Let's slap on [BurstCompile] right now and see how smart it is. I'll add a constant 1234 into the mix just so it is obvious in the AVX2 assembly in the Burst Inspector. I like selecting AVX2 for performance debugging because it introduces 256 bits commands. It is obvious when Burst is trying to take advantage of them.

[BurstCompile]
public partial struct MyJob : IJobEntity
{
    public void Execute(in ComponentA a, ref ComponentB b, in ComponentC c)
    {
        b.Data += a.Data + c.Data + 1234;
    }
}

The Burst Inspector comes with useful debug mode ("Coloured With Full Debug Information") that makes it easy to spot if it is doing the expected tricks. Here, you can see the comment saying about making an 8 element array of repeated 1234 (that means this one ymm register fits 8 int, 32 * 8 = 256 bits register), which is not exactly what you wrote, but it is clearly cooking. Pink instructions indicates vector assembly command, they starts with v. In other words, pink is good.

And then you see the effort of utilizing this chunky ymm_ register.

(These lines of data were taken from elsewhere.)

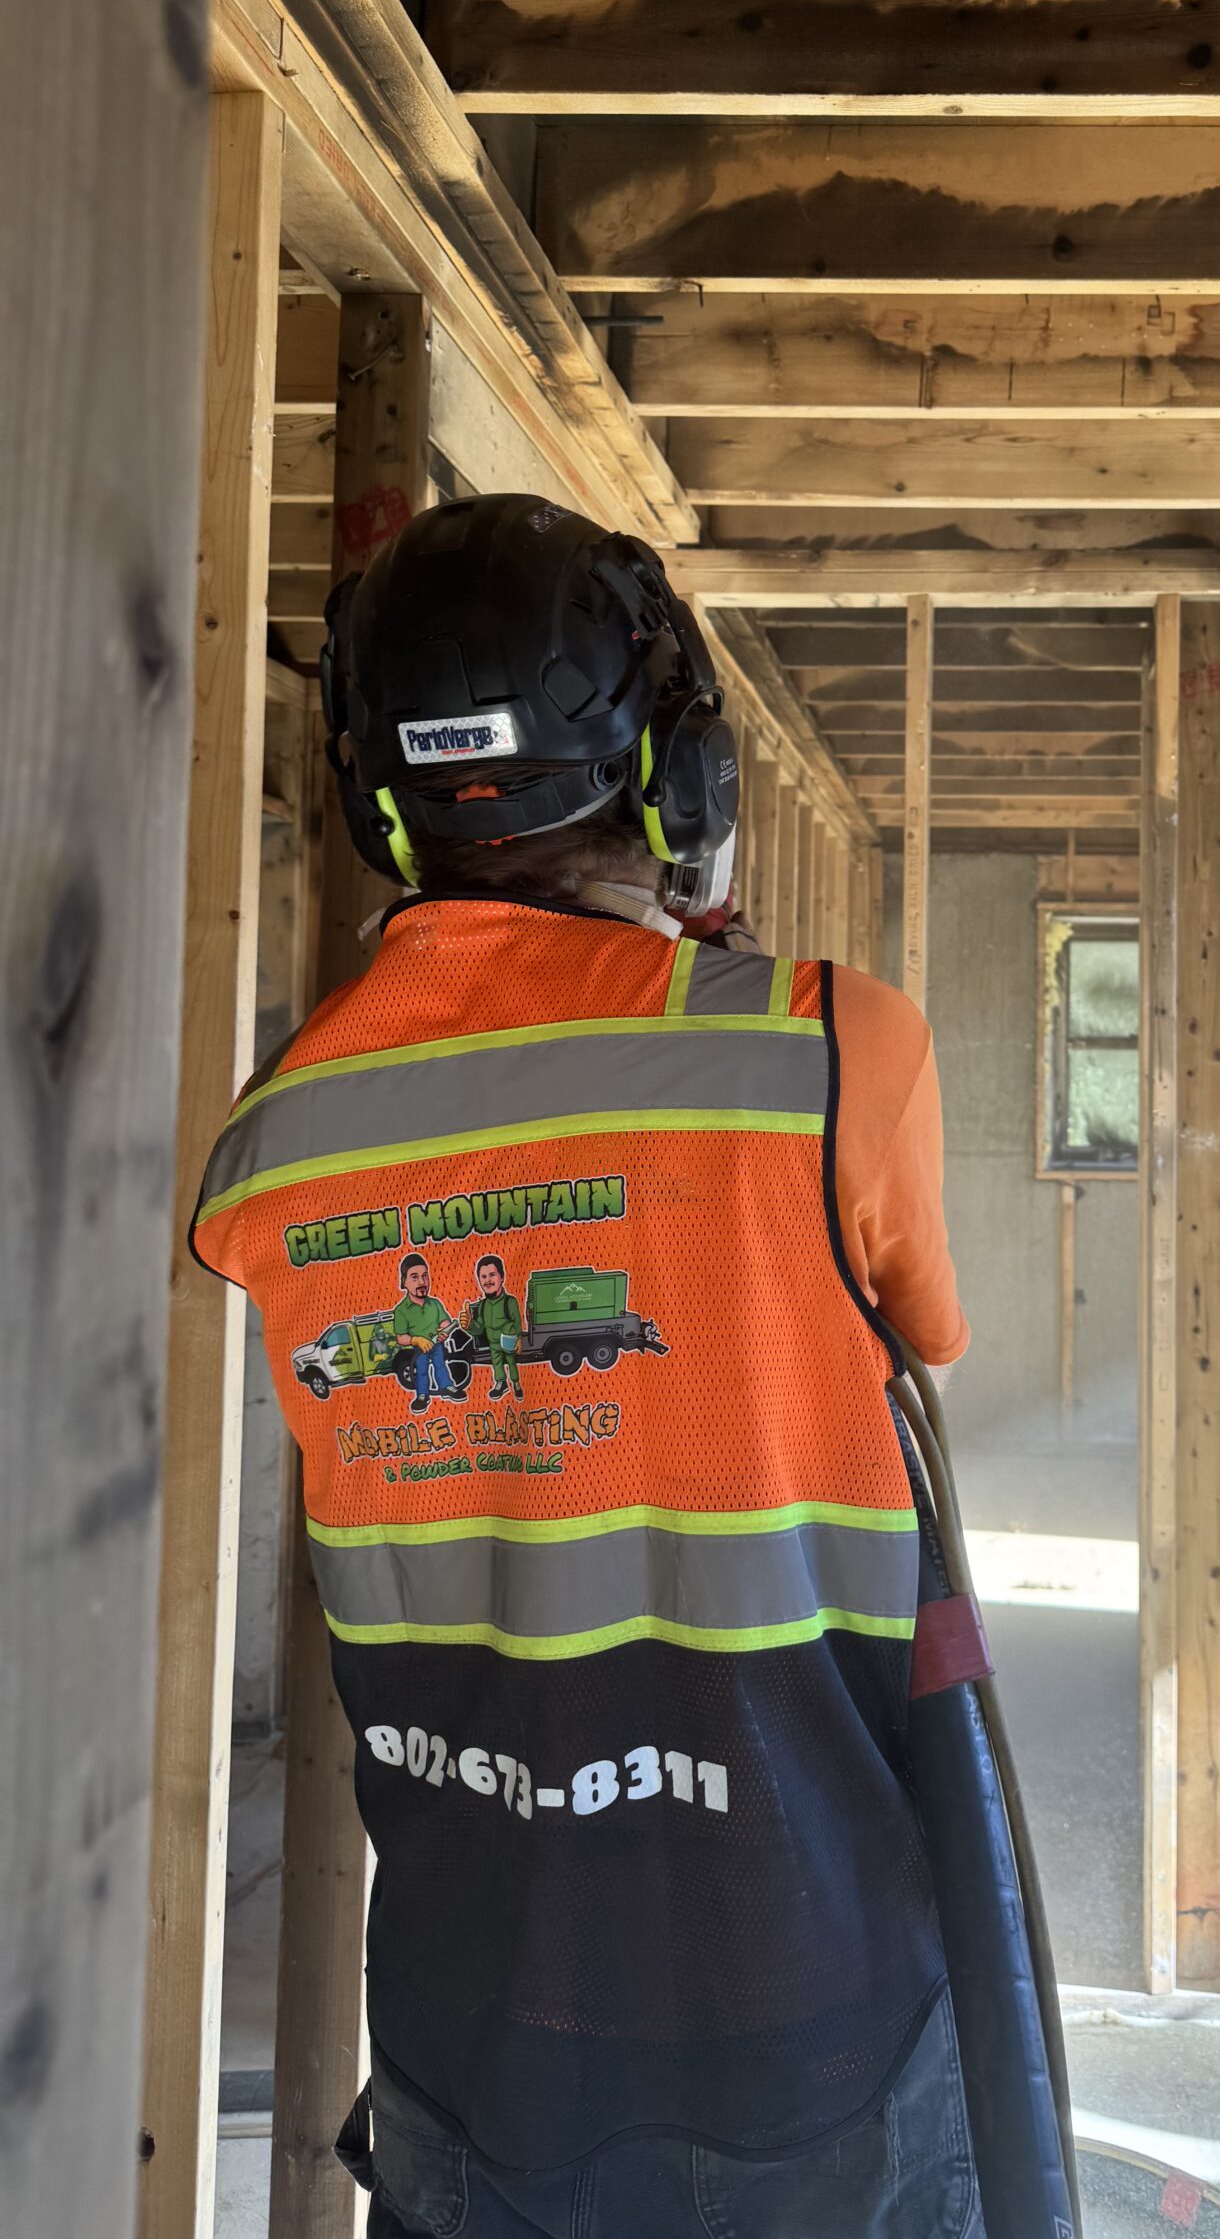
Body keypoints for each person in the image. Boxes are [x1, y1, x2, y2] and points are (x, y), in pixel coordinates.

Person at [192, 495, 975, 2239]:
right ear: (682, 773)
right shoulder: (825, 1054)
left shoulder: (278, 1150)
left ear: (375, 801)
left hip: (478, 2037)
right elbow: (920, 1337)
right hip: (811, 2001)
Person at [388, 1250, 463, 1413]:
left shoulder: (435, 1304)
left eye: (425, 1276)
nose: (422, 1281)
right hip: (420, 1349)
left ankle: (448, 1387)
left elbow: (445, 1321)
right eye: (414, 1277)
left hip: (437, 1345)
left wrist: (445, 1330)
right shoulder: (401, 1310)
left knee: (440, 1366)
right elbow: (401, 1338)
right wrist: (417, 1340)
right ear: (404, 1282)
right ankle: (422, 1396)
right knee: (421, 1371)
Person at [464, 1251, 524, 1401]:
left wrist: (518, 1339)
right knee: (496, 1363)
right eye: (483, 1277)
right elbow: (479, 1328)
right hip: (493, 1344)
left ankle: (516, 1384)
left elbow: (517, 1322)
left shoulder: (509, 1301)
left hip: (508, 1340)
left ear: (502, 1277)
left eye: (492, 1275)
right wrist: (469, 1325)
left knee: (511, 1362)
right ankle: (501, 1383)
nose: (488, 1280)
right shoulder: (483, 1305)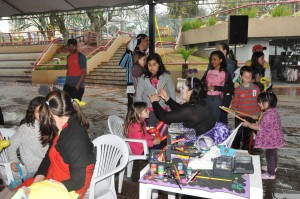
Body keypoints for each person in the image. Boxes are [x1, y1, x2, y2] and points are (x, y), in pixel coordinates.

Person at [19, 90, 96, 199]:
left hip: (70, 188)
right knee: (20, 191)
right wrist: (38, 177)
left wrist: (46, 187)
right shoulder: (60, 129)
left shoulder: (75, 139)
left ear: (51, 114)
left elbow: (78, 182)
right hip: (54, 177)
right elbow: (48, 157)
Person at [149, 77, 215, 137]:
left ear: (190, 92)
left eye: (183, 88)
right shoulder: (198, 101)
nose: (180, 89)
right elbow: (180, 109)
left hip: (204, 141)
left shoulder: (191, 110)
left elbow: (164, 117)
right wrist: (167, 98)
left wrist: (154, 102)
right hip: (207, 135)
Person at [243, 91, 284, 180]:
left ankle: (270, 173)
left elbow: (259, 128)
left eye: (260, 102)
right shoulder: (272, 111)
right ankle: (274, 167)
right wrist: (258, 122)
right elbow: (265, 124)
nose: (258, 104)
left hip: (271, 139)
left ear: (266, 103)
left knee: (270, 155)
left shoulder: (268, 115)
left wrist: (249, 125)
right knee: (273, 154)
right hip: (274, 138)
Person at [8, 96, 49, 177]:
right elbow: (11, 145)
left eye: (44, 110)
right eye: (38, 111)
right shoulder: (25, 129)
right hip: (34, 171)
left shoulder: (52, 126)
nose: (41, 114)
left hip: (50, 167)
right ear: (33, 113)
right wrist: (13, 160)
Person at [136, 53, 176, 134]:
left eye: (154, 65)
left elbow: (172, 94)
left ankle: (163, 146)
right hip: (148, 112)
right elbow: (139, 95)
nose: (151, 67)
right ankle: (151, 146)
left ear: (159, 64)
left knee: (164, 133)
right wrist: (139, 112)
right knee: (150, 133)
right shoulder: (143, 78)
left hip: (163, 111)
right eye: (149, 65)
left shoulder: (167, 77)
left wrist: (172, 110)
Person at [231, 66, 261, 151]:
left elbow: (259, 103)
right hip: (239, 116)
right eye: (245, 76)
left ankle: (245, 151)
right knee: (237, 134)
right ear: (241, 77)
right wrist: (233, 109)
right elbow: (235, 102)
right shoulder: (238, 89)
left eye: (250, 76)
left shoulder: (256, 88)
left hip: (251, 117)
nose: (248, 79)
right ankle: (235, 150)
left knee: (248, 136)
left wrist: (257, 114)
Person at [201, 51, 234, 122]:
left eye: (214, 59)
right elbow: (201, 83)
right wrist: (205, 87)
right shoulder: (208, 71)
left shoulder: (225, 74)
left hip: (216, 100)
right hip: (205, 98)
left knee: (214, 121)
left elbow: (231, 89)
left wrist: (216, 88)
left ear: (221, 60)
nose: (212, 61)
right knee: (205, 120)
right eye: (211, 59)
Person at [120, 34, 149, 110]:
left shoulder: (146, 54)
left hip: (145, 85)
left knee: (143, 107)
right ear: (141, 40)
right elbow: (122, 64)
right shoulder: (131, 52)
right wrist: (128, 50)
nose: (148, 42)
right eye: (147, 40)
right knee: (133, 109)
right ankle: (131, 121)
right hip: (132, 86)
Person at [216, 43, 238, 125]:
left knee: (223, 114)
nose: (217, 51)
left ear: (225, 51)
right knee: (215, 113)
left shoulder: (230, 63)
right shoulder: (214, 61)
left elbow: (228, 78)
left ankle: (223, 132)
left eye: (219, 50)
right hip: (215, 91)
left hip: (226, 92)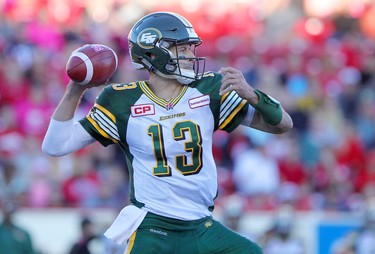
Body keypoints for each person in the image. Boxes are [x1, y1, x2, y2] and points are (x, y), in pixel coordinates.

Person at [42, 11, 293, 254]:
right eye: (181, 48)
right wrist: (76, 89)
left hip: (200, 227)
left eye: (189, 48)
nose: (189, 55)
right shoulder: (121, 100)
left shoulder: (210, 89)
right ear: (154, 52)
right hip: (153, 228)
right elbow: (55, 145)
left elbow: (283, 124)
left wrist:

Interestingly, it tries to go beyond and even double up each command, using both ymm1 and ymm2 as its workbench at the same time. So this is like working on 16 int consecutively, even though one vector command supports only up to 8 int. I could see this double up of work might be to take advantage of bigger cache line. (The +32 bytes offset is the size of 8 int.)

After reading out 8 + 8 int from the native array of B (r14, you can see on DEBUG_VALUE too), adding rax and rbx is adding multiple integers from A and C respectively. The preparation of ymm0 (eight 1234) earlier is then  added to everything.

The following add cmp jne is that leftover loop thing I talked about. If the remaining works are less than 16 int (the 64 you see is the size of 16 int) , then...

It will finish up the rest one by one without vectorization. rsi moves forward by 4 bytes each time so that's surely one int each, and you see that r14, rax, rbx casts are the same, and topped up with 1234.

This is wonderful that you get all these insane code (both the vectorized part and scalar part) without writing them!